Requirement - What lines of the data below hold "pixels"? Show them.

Material provided -
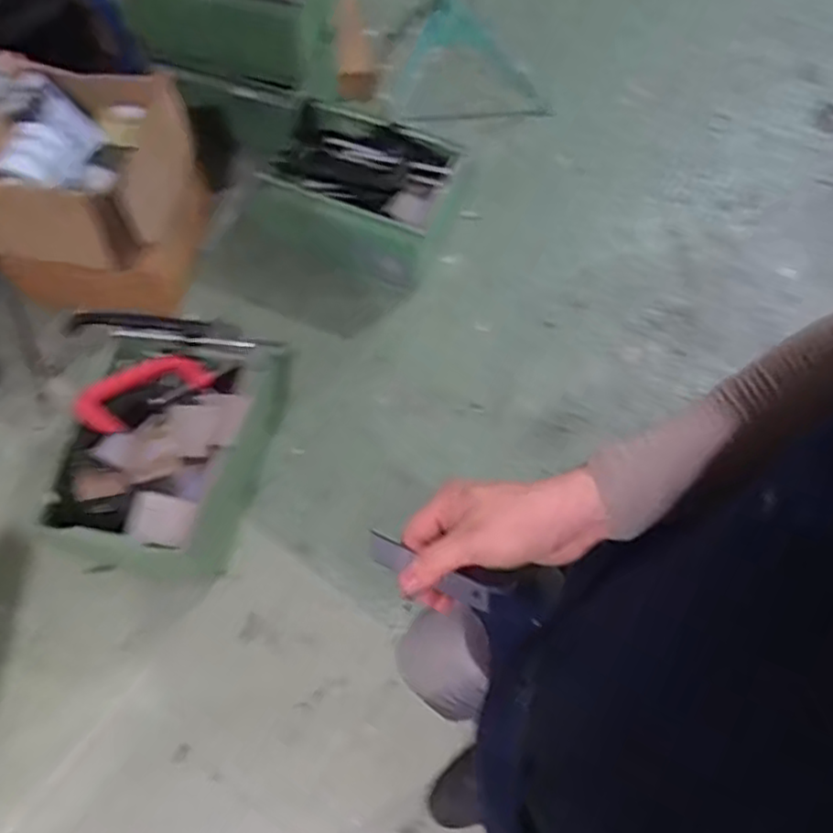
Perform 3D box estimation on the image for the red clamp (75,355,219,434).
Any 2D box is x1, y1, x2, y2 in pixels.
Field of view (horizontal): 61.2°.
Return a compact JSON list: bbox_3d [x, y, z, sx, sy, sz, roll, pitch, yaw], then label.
[{"bbox_3d":[-0.548,-0.058,1.452,0.133,0.049,0.295,40,44,16],"label":"red clamp"}]

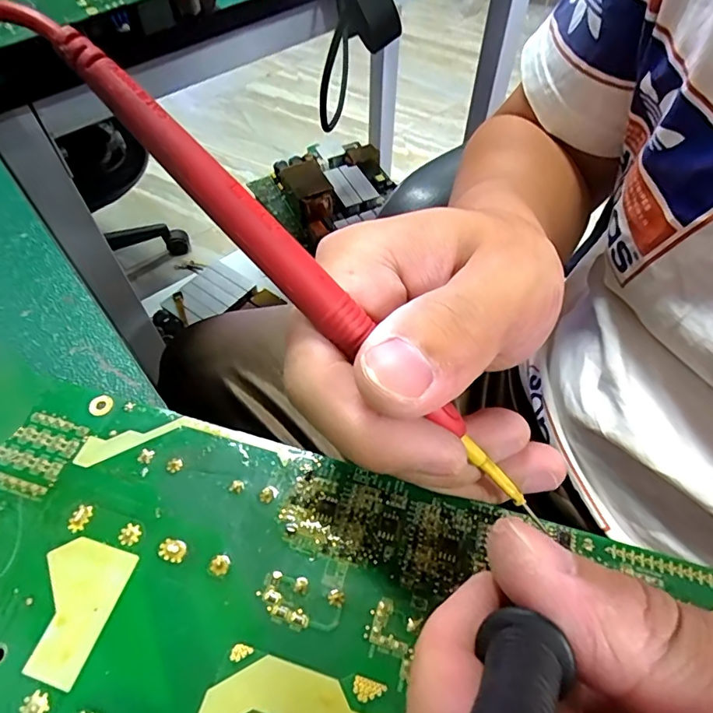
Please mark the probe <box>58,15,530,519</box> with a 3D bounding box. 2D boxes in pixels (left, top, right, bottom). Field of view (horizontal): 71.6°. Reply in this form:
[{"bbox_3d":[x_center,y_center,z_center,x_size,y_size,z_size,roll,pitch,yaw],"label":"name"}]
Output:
[{"bbox_3d":[-0.012,-0.018,0.113,0.128,0.006,0.009,46,65,-13],"label":"probe"}]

Exercise output -
Any 2D box is x1, y1, x2, y2 in pixels.
Please mark the probe <box>58,15,530,519</box> with a 3D bounding box. 2D boxes in pixels (left, top, right, bottom). Field of view (horizontal): 71.6°. Reply in this form:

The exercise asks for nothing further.